Goodness.  I’m embarrassed that it’s been so long since I visited with you. The holidays, work, and a variety of factors kept me away from Between the Threads for over a month.  But I’m back with some nice projects to show for it.

During October, I spent some time at the loom weaving up 5 yards of material from Harrisville Shetland Wool cones.  It was a very nice twill structure and I used some handspun for a contrast.

Then I decided to full the fabric as I prepared to make a coat.  I threw it into the washer on hot, just for a few minutes. And then…. uh, I got distracted by my daughter who “needed to talk.”  Let’s just say that when I ran frantically to the washing machine to pull the fabric, it was felted beyond belief.  It was toast!  The part with the purple handspun was thick enough to use for a horse blanket.  Weave structure- gone! The magenta part at the top of the picture brightened considerably, but shrunk significantly so that a coat was out of the question.

Time to make lemonade:)  I needed a new purpose.  The purple accent fabric was cut off, doubled over, and now makes a nice surface for pressing on my ironing board. Then I went to a workshop one night at my local, independent fabric shop.  It was all about working with wool.  I raised my hand.  “Anyone have any suggestions for a this?”  I told my story and got ideas for a vest.

I’m not a big vest person.  They tend to look boxy on my short body.  But with little else to use it for, I got a nice pattern from Kwik Sew and set about making a vest.

The first order of business was making something flattering out of a thick wool felt.  It was all about reducing bulk.  I spent hours carefully fitting the pattern with added darts in the front and back and using ideas from Sandra Betzina on working with boiled wool.  In this picture, you can see one of the back pieces.  I used a diamond shaped dart to create shape, but instead of cinching the fabric together like a traditional dart, I cut out all the fabric.

++++++++++++++++++++

**Exercise 1**
List every brand, blog title, and person named in the weaving post.
**Exercise 2**
Answer these questions about the weaving post:
(a) How many yards of material were woven in October?
(b) What was the purple accent fabric turned into?
(c) What shape of dart was used in the back piece of the vest?
**Exercise 3**
Carry the post about the felted wool vest forward from its final sentence.
The rows are not needed for any of the work here.

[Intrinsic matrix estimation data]
++++++++++++++++++++

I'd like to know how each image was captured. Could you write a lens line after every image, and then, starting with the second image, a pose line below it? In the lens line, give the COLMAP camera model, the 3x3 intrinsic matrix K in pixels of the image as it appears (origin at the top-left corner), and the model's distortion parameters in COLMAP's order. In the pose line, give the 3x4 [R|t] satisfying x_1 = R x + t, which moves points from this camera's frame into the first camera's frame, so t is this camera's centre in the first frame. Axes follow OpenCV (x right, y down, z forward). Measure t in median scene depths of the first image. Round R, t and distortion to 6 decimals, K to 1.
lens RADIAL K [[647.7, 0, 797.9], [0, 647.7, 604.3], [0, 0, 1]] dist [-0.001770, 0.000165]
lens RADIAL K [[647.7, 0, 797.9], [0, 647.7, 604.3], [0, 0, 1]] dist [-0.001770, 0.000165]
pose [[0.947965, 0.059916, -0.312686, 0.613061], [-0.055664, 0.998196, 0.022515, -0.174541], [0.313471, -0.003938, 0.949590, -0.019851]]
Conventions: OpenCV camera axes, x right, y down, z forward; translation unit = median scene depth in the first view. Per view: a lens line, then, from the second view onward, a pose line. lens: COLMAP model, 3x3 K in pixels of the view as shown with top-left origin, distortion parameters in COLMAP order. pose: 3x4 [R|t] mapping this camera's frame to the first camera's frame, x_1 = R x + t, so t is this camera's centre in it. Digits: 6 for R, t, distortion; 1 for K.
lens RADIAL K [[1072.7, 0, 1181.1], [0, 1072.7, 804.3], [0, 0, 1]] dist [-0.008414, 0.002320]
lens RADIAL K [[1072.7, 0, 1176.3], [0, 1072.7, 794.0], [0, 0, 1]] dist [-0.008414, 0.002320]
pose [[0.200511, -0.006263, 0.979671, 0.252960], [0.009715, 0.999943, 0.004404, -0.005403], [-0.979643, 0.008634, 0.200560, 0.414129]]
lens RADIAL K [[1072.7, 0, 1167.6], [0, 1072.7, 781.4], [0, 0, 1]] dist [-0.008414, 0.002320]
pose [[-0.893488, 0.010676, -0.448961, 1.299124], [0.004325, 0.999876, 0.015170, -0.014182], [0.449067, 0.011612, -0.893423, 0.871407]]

++++++++++++++++++++

**Exercise result 1**
Between the Threads
Harrisville Shetland Wool
Kwik Sew
Sandra Betzina

**Exercise result 2**
(a) Five yards.
(b) A surface for pressing on the ironing board.
(c) A diamond-shaped dart.

**Exercise result 3**
I did this because Sandra says it takes out all the bulk.  It worked beautifully when I pressed the edges together and zig-zagged the seam after backing it with fusible interfacing.

You can’t even see the seam on the right side of the vest.  The thread is buried in the felt.  It was a cool trick.

Well, I eventually finished the vest before the holidays by putting a nice lining in it.

And I wore it for Christmas, adding earrings and a pin my husband gave me that morning which he had picked out specifically for the vest.

Tim Gunn always says, “Make it work.”  I think, this time, I did.

Juggling each part of my life is a skill I’m learning quite well.  Fitting fiber into the daily circus is yet another challenge; but I would say it’s a necessary one. It provides me with satisfaction–making something beautiful hopefully, and it gives a focus beyond meals, children, and my day job.  Sometimes, the little projects keep things on an even keel.

I finished this little project last weekend.  It sat waiting for months and after my friend Annie got me back on track, I was able to finish it.

I’ve had a bag full of fiber in my closet for the longest time.  I finally grabbed three hanks and spun them individually before plying.  It was a combination of mohair, wool, and suri alpaca.  I thought I wanted to make socks, but the fabric was too dense.  Maybe a hat, but I’ll have to see.

I did manage to warp my loom a couple of weeks ago when I had two solid days to devote to it.  This week, I’ve carved out time to weave.  The fabric on the bottom is hand-spun as weft, the top half is the same yarn as the warp, creating more of a textural pattern.  I hope to use this fabric for a coat.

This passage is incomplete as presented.